28 February 2007

Conservative Party plans new recruitment drive



This new recruitment mailing is being developed for Central Office - it targets lapsed members and Conservative supporters - with a view of growing its ranks in the run up to the next election.

23 February 2007

Helping new clients to find us

Defining who is most likely to want to do business with us is one of the hardest challenges we face. OK - we start with geography: who's on our patch?; we look at sectors we have some expertise in; we look at who's moving where and wants to do things differently.

But there's another approach that needs to be cominbed with the sector/geography/'who's moving where' one. That approach is based on profiling the individual you are targeting: what keeps them awake at night, what do they feel will make the most difference to their job; how ambitious are they; how do they buy...

By getting inside their head and understand what makes them tick that's what gives insight into how likely they are to want to work with us.

21 February 2007

New campaign breaks



This is the first in a series of creative executions for GE in support of the London 2012 Olympics

19 February 2007

Pitching for business


W&K have this take on pitches:

"The AAR recently published their annual new business league tables for the UK. Martin Jones of the AAR commented that an agency should aim to pitch 10 times a year. An article in Campaign this week follows this up with some more numbers: agencies should expect to convert one in four pitches and an average pitch will cost an agency around £50K in out-of-pocket costs. (i.e. external costs, not in-house costs like people's time).
Given that most pitches these days seem to last four to six months, that would mean that by half the way through the year, an agency should "ideally" be aiming to have four or five live pitches underway simultaneously, have racked up £300K in costs, have expected to win nothing and presumably to have all their staff working nights and weekends in order to make this possible. Ah, the heady thrill of new business!
This all sounds like madness to me. If this is what's seen to be a good way to run a company, then no wonder this business is screwed. Surely it's better to pitch less and convert more often?"

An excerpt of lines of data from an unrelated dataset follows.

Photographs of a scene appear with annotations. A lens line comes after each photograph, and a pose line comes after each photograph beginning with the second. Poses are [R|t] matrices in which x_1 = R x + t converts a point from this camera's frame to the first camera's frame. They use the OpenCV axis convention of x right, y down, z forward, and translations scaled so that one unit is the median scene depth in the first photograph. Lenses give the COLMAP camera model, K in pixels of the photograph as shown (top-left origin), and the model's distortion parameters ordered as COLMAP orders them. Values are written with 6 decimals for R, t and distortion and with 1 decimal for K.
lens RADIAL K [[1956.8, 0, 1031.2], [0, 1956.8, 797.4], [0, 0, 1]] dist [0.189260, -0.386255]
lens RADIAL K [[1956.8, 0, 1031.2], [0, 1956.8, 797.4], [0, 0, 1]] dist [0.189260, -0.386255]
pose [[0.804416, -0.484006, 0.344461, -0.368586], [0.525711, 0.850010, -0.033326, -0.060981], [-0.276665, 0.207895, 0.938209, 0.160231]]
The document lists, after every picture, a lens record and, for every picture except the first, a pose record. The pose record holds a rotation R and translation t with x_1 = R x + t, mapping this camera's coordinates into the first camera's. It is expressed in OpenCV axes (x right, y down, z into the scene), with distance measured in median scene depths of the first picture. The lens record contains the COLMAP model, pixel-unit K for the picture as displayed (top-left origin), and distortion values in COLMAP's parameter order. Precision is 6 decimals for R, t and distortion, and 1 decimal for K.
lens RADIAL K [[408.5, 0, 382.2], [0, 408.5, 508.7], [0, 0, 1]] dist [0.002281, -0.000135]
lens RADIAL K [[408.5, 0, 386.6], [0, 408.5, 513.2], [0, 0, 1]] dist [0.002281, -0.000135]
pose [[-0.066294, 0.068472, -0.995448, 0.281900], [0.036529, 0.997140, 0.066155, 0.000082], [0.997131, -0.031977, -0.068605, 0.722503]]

Pitching less often and having the balls to walk away from pitches is what we are trying to do. We need to work with clients to get them to run pitches in a more professional way: clear briefs, regular conversations with the pitching agencies and post-pitch objective feedback.

16 February 2007

The way ahead for agencies


For quite some time we've been exploring how our remuneration as an agency can be based not on hourly rates but on how we add value to the service clients buy from us.

Ad agency, Anomaly, seems to have found a way. They've abandoned time sheets and charge either a fixed fee plus a share of the incremental revenue they help generate or take an equity stake in their client:

Founder Carl Johnson says "We don't want to own services, but intellectual property. Anomaly is also vehemently opposed to selling time. We charge based on the value of ideas. We have two different price strategies: value pricing for us and for the client, and payment based on results. We're not in the advertising business; we manage consumer brands and some form of content."

With thanks to Fallon for this.

14 February 2007

Meeting the team from Google



The Google agency support team hosted a breakfast seminar in central London this morning to talk about the help available to agencies and the tools that they provide.

It was certainly a very slick, well organised event with perhaps 30 agencies in attendance. We're taken on a whistle stop tour of AdWords, Google Analytics, Google Earth, Google Maps. What caught my eye was a new programme called JumpStart. Specifically aimed at agencies it gives us access to a team of Google AdWords specialsts who will advise on how best to implement new campaigns based on their campaign goals and level of spend. Effectively it will enable us to become instant experts as we get access to their considerable collective expertise. And it's all for free! (Well, for 30 days anyway).

Lifting the lid on agency life

13 February 2007

The challenges facing us over the next decade

Sir Martin Sorrell spoke at the IDM's annual lunch today. He spoke for 50 minutes without notes both on the strategy that WPP has adopted for the next 5 years and the global trends in politics and population growth that will impact on marketing over the next decade.

His key messages were:-

The shift in economic power from West to East
The diminishing supremacy of traditional advertising
Increased focus on direct, accountable marketing
The continued influence of the Web

Two points he focused on were that organic growth is best and on the importance of getting internal communication right. In fact he singled out the latter as his most important challenge. But then I suppose with 97,000 staff across 106 countries and having grown by acquisition rather than organically it must pose an enormous challenge.

It was slightly odd then that he chose to stress the importance of organic growth over acquisition. Organic growth, he said, though slower is easier to manage. Don't just look at acquire but look to take on staff, train them, retain them and grow organically.

At the end of his speech he was presented with an honorary fellowship at the IDM. Well deserved and well overdue.